Residents can have a say in the design of new library in South St. Paul through Oct. 7.

Dakota County and South St. Paul are moving forward with the design process for a library merger and rebuild. They are working together with BKV Group, a Minneapolis-based architectural firm.

Located in a 96-year-old brick colonial-style building near City Hall, the library will move into a new spot a few blocks west at Marie Avenue and 7th Street. A 16,000-square-foot building will be built that will serve as a community hub as well as a library.

County and city staff have set an early timeline for the project, with September focused on community input on how the library will be used and look. One in-person opportunity will be at a display set up at the South St. Paul Farmers’ Market on Sept. 29. Residents can also fill out a survey through Oct. 7 that can be found on the South St. Paul website.

Other key dates on the timeline include:

  • October-December 2021: Develop a schematic design concept for the new library with estimated costs.
  • January 2022: Design approval.
  • January – April 2022: Design development.
  • April – June 2022: Construction documents.
  • July 2022: Project open for bidding.
  • September 2022 – January 2024: Construction.

WHY MAKE A CHANGE?

The current library building was built in 1927 and lacks space and the infrastructure to handle newer technologies. It also is in need of repairs, such as to its roof, staff said.

Other needs highlighted in the past include:

  • More behind-the-scenes space for staff to operate.
  • Updates to heating and cooling systems.
  • Larger ADA-compliant bathrooms.
  • A bigger computer hub.

Library officials said upgrades and repairs would be more expensive than a new structure — about $2 million more. Past estimates put the cost of a new building at about $8.26 million.

“We definitely need a community room,” said Kathy Halgren, the South St. Paul library director. “When we would have a real popular performer or story time personality, or someone that would bring in lots of people, there’s no place for people to be.”

Halgren also wants to see study rooms, teen spaces and an adult quiet area. In terms of outdoor space, the library will have a larger parking lot.

MERGER EXPLAINED

For decades, the South St. Paul Public Library operated independently of the Dakota County library system.

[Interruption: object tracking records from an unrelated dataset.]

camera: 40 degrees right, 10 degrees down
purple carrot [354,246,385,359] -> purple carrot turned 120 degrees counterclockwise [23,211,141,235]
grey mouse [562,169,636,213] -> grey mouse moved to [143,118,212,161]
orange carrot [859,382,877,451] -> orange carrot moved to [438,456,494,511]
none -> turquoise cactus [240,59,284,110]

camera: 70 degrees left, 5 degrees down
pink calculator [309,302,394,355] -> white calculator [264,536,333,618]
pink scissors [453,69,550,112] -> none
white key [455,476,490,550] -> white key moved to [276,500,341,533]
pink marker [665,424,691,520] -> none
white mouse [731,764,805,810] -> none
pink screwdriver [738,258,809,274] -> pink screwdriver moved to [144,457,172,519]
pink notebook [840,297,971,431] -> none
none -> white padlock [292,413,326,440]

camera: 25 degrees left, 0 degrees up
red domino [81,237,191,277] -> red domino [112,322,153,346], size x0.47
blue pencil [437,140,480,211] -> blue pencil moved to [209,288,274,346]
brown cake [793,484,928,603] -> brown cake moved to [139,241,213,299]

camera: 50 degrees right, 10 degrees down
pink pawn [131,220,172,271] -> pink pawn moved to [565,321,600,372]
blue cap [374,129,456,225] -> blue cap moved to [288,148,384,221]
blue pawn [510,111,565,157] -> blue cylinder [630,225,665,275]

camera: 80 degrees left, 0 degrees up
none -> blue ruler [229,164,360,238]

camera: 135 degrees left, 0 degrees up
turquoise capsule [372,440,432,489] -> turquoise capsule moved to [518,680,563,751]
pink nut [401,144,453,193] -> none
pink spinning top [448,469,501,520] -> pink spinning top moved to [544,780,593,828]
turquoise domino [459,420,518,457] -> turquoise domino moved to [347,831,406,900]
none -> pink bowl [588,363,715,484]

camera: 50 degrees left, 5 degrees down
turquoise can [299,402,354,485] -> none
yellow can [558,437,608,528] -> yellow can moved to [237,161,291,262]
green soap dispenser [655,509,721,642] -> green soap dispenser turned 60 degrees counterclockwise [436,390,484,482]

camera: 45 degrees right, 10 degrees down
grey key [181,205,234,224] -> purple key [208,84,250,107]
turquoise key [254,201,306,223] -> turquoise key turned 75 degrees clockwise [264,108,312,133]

But rising costs made it difficult to remain independent, said Margaret Stone, the Dakota County library director. By switching to being county-run, South St. Paul could save around $800,000 and taxpayers $350,000, said Joel Hanson, South St. Paul city administrator.

The merger combines the South St. Paul staff and collection with Dakota County resources, which will hopefully help the library run more efficiently. Dakota County will take over operations, such as cataloging, that librarians had done in the past, allowing for the librarians to spend more time with the community.

“We have very good library staff (and) I think with the upgraded facilities, we would see an increase in service levels, just because (they are) able to do more with newer, more modern facilities,” Hanson said.

Dakota County is also considering making the library “net zero,” meaning it would produce no carbon emissions. This would be done by installing solar panels and using geothermal energy, Stone said.

As for the current building, the city has no active plans to either renovate or demolish it, Hanson said.